▶ DESCRIPTION OF THE TASK
List every line in the rows below that contains the string "Assault", matching case exactly.

▶ RECORD EXCERPTS
◆ ◆ ◆ ◆

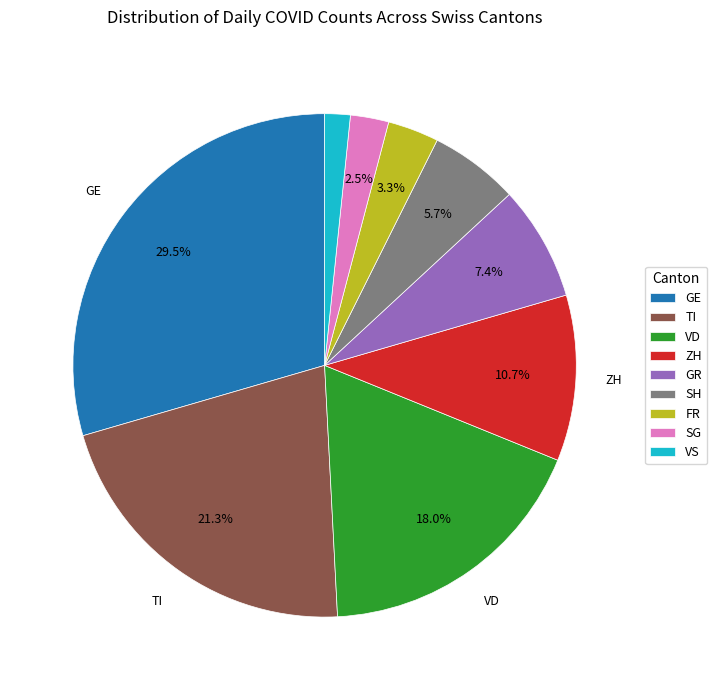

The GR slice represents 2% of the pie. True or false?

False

◆ ◆ ◆ ◆

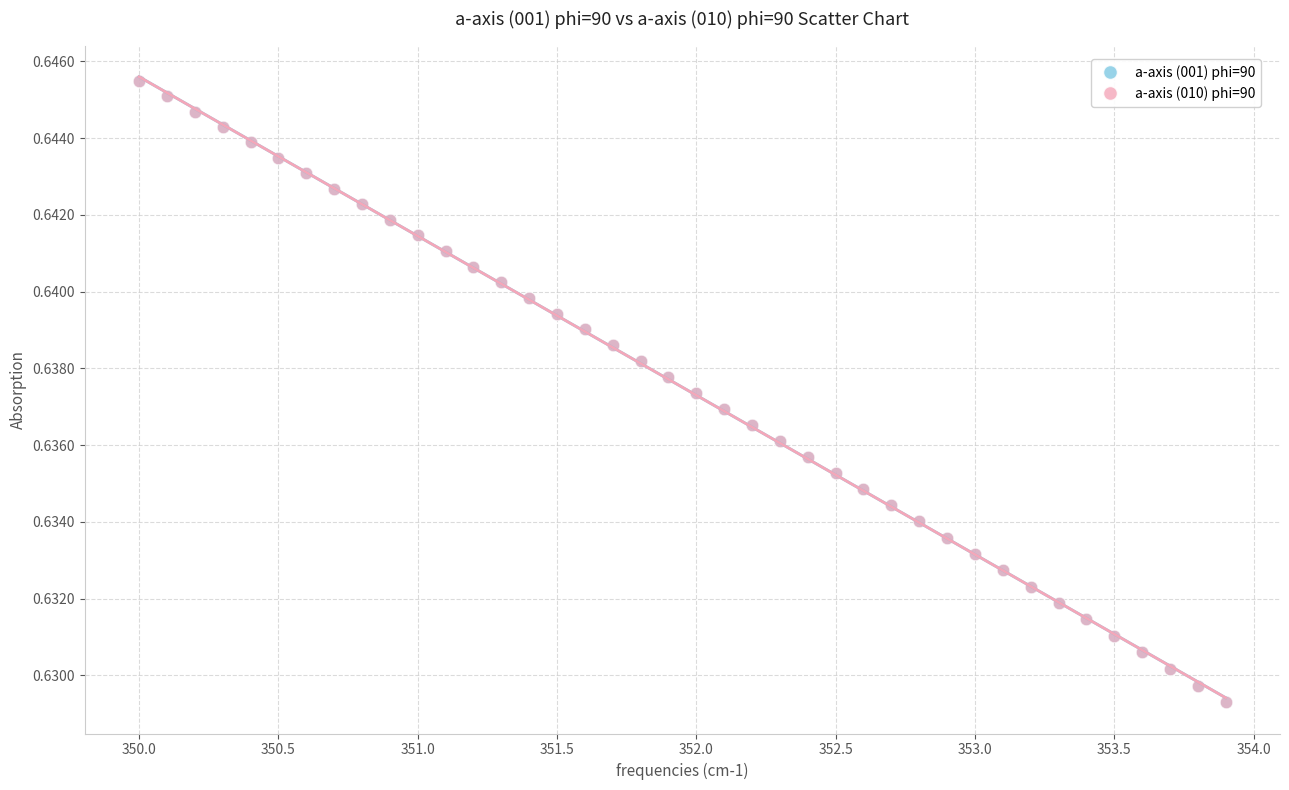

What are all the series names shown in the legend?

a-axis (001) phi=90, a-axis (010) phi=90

◆ ◆ ◆ ◆

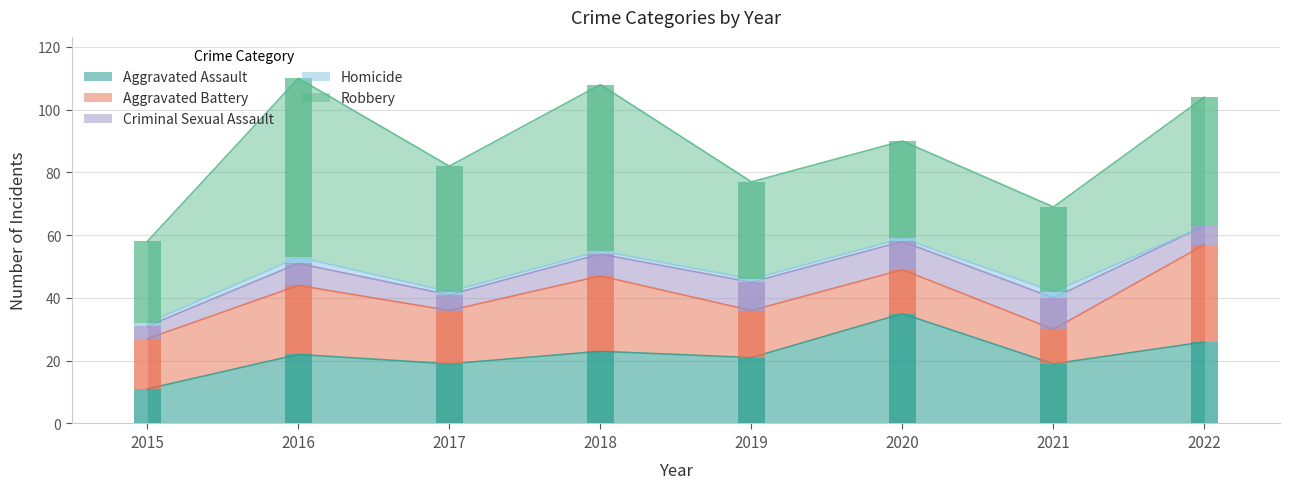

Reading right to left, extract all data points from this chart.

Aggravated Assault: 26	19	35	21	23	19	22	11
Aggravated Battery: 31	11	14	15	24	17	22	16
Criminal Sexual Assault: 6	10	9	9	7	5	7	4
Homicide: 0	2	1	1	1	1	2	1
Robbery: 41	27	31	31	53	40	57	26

◆ ◆ ◆ ◆

▶ ANSWER FOR THIS EXERCISE
Aggravated Assault: 26	19	35	21	23	19	22	11
Criminal Sexual Assault: 6	10	9	9	7	5	7	4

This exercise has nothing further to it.